Although diffusion-based techniques have shown remarkable success in image generation and editing tasks, their abuse can lead to severe negative social impacts. Recently, some works have been proposed to provide defense against the abuse of diffusion-based methods. However, their protection may be limited in specific scenarios by manually defined prompts or the stable diffusion (SD) version. Furthermore, these methods solely focus on tuning methods, overlooking editing methods that could also pose a significant threat. In this work, we propose Anti-Diffusion, a privacy protection system designed for general diffusion-based methods, applicable to both tuning and editing techniques. To mitigate the limitations of manually defined prompts on defense performance, we introduce the prompt tuning (PT) strategy that enables precise expression of original images. To provide defense against both tuning and editing methods, we propose the semantic disturbance loss (SDL) to disrupt the semantic information of protected images. Given the limited research on the defense against editing methods, we develop a dataset named Defense-Edit to assess the defense performance of various methods.

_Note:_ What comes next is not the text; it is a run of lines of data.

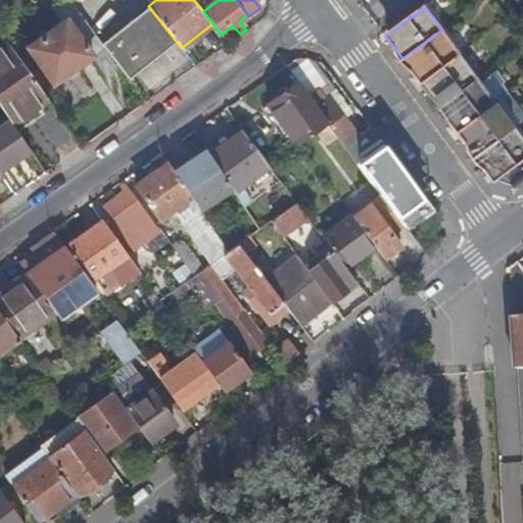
[(152,11),(129,30),(155,63),(179,45),(152,11)]
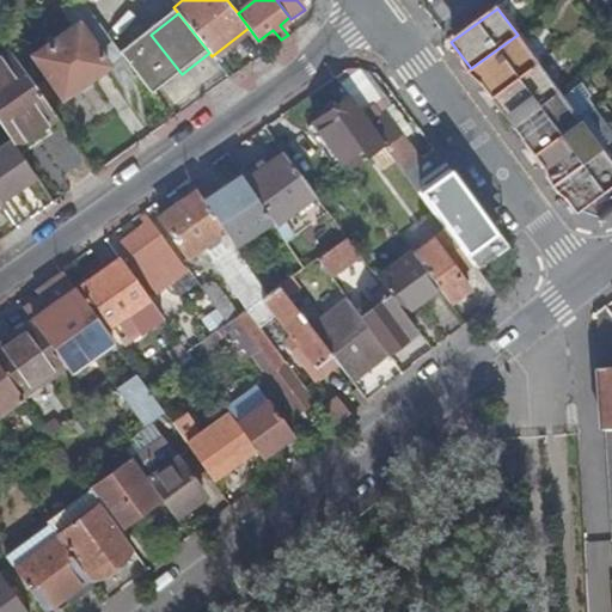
[(109,67),(79,23),(34,56),(63,98),(108,68),(109,67)]
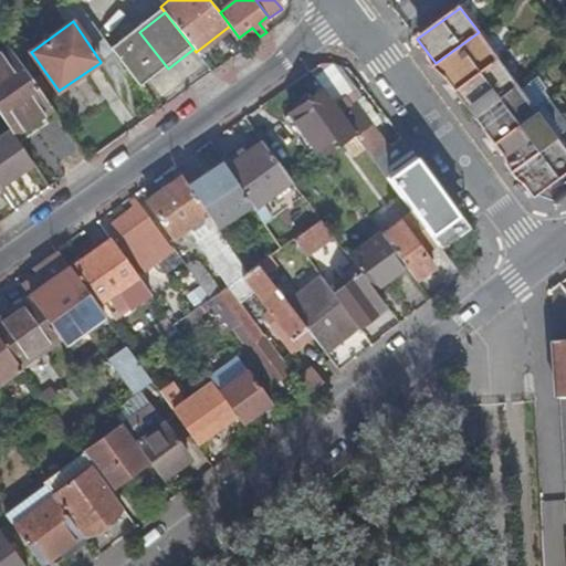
[(139,32),(114,52),(142,90),(168,69),(139,32)]
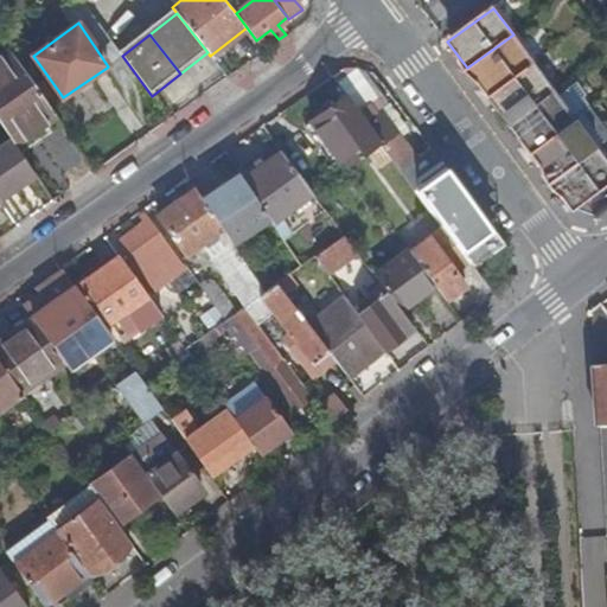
[(467,68),(489,96),(535,63),(513,34),(467,68)]
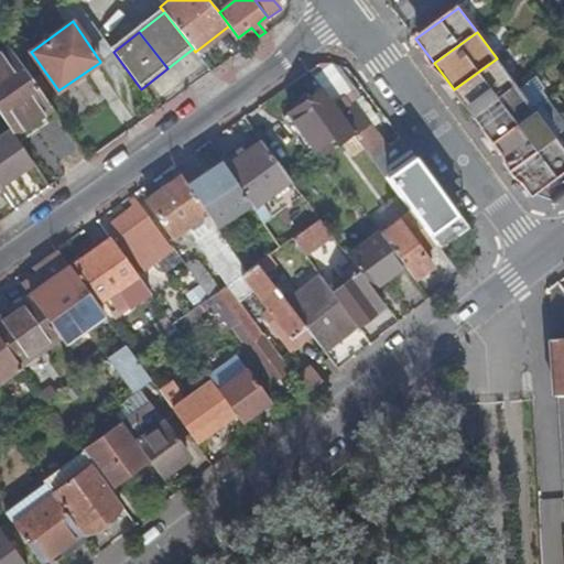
[(20,141),(57,116),(8,45),(0,51),(0,111),(13,131),(20,141)]
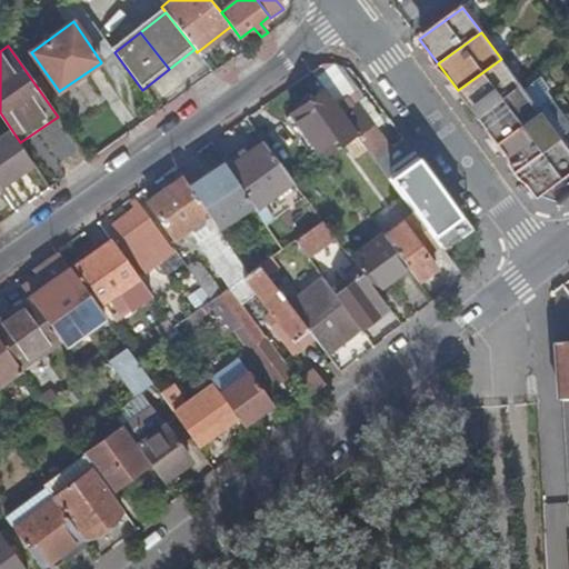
[(125,70),(113,55),(101,62),(100,63),(112,79),(125,70)]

Experiments demonstrate that our Anti-Diffusion achieves superior defense performance across a wide range of diffusion-based techniques in different scenarios.

Paper Structure

This paper contains 27 sections, 9 equations, 5 figures, 8 tables.

Figures (5)

  • Figure 1: Our defense system, called Anti-Diffusion, can provide defense against both tuning and editing methods.

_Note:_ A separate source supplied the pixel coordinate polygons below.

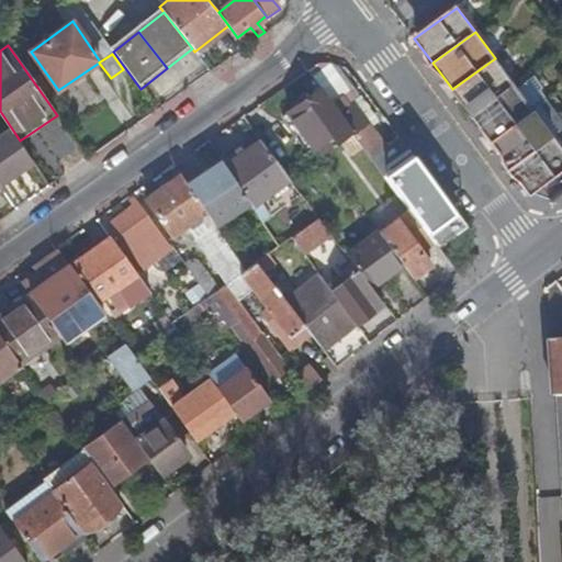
[(452,89),(472,115),(515,85),(495,58),(452,89)]
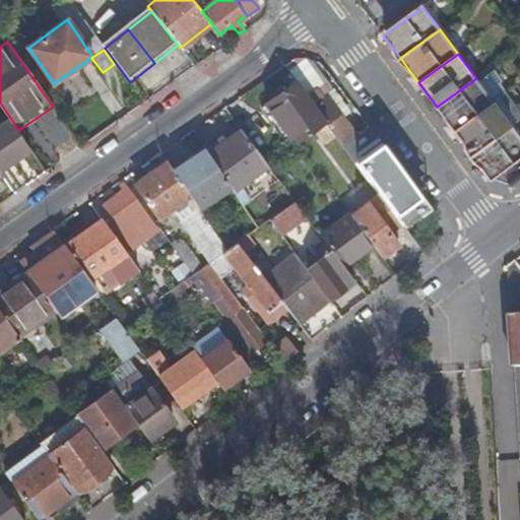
[(495,103),(476,78),(437,107),(455,131),(495,103)]
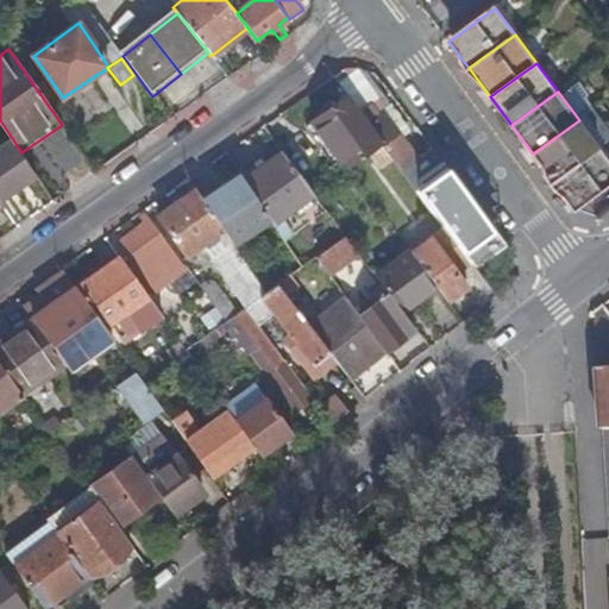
[(346,94),(313,119),(343,159),(349,168),(383,143),(358,110),(346,94)]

  • Figure 2: The overview framework of Anti-Diffusion under the $j_{th}$ epoch. Here $x_{j}$ represents the image to be protected. In stage (1), the text-embedding $f_{j}$ will undergo fine-tuning with the $\mathcal{L}_{\mathrm{LDM}}$. Subsequently, in stage (2), adversarial noise will be optimized and added to $x_{j}$ using the PGD with our proposed loss functions $\mathcal{L}_{\mathrm{U R L}}$ and $\mathcal{L}_{\mathrm{S D L}}$ to obtain the adversarial sample $\hat{x}_{j}$. In stage (3), the UNet will be updated with $\mathcal{L}_{\mathrm{UNet}}$ using the adversarial sample $\hat{x}_{j}$ and text embedding $\hat{f}_{j}$ to simulate the tuning process of malicious users. This process repeats cyclically, returning to stage (1) in the next epoch.

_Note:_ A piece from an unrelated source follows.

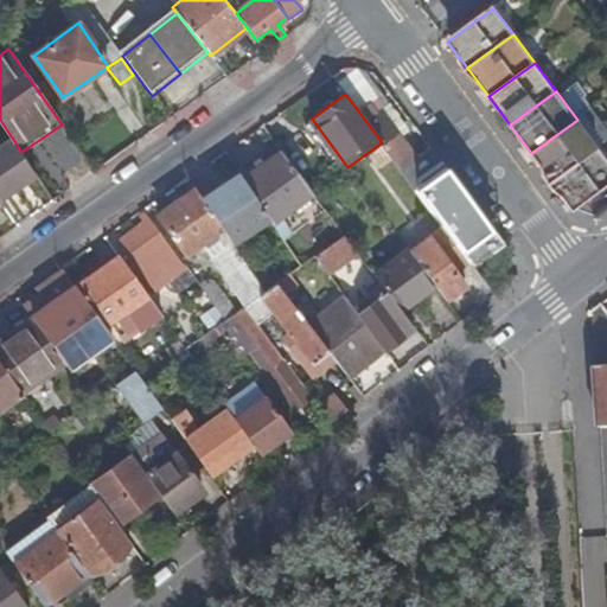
[(366,102),(357,109),(382,142),(416,190),(447,168),(433,149),(417,161),(381,110),(375,115),(366,102)]
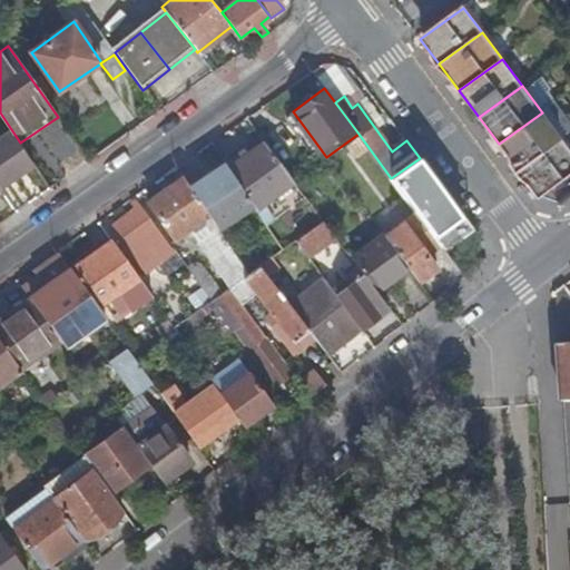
[(542,112),(562,139),(569,133),(569,126),(553,105),(542,112)]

  • Figure 3: Visualization results of how $\mathcal{L}_{\mathrm{SDL}}$ works. The editing method is DiffEdit.
  • Figure 4: Qualitative defense results of different methods on the DreamBooth model. The specific prompt adopted in DreamBooth is "a photo of sks person". The instance is from VGGFace2.
  • Figure 5: Qualitative defense results of different defense methods on MasaCtrl and DiffEdit. The instance is from our proposed dataset Defense-Edit.